## What you need to do
Lines in the entries below where the word "drive" shows up should each be copied.
───
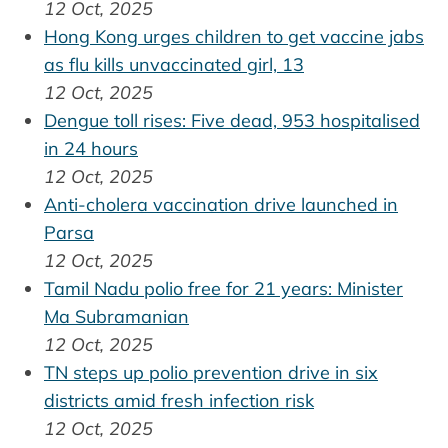
12 Oct, 2025
Hong Kong urges children to get vaccine jabs
as flu kills unvaccinated girl, 13
12 Oct, 2025
Dengue toll rises: Five dead, 953 hospitalised
in 24 hours
12 Oct, 2025
Anti-cholera vaccination drive launched in
Parsa
12 Oct, 2025
Tamil Nadu polio free for 21 years: Minister
Ma Subramanian
12 Oct, 2025
TN steps up polio prevention drive in six
districts amid fresh infection risk
12 Oct, 2025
───
## Reply to the exercise
Anti-cholera vaccination drive launched in
TN steps up polio prevention drive in six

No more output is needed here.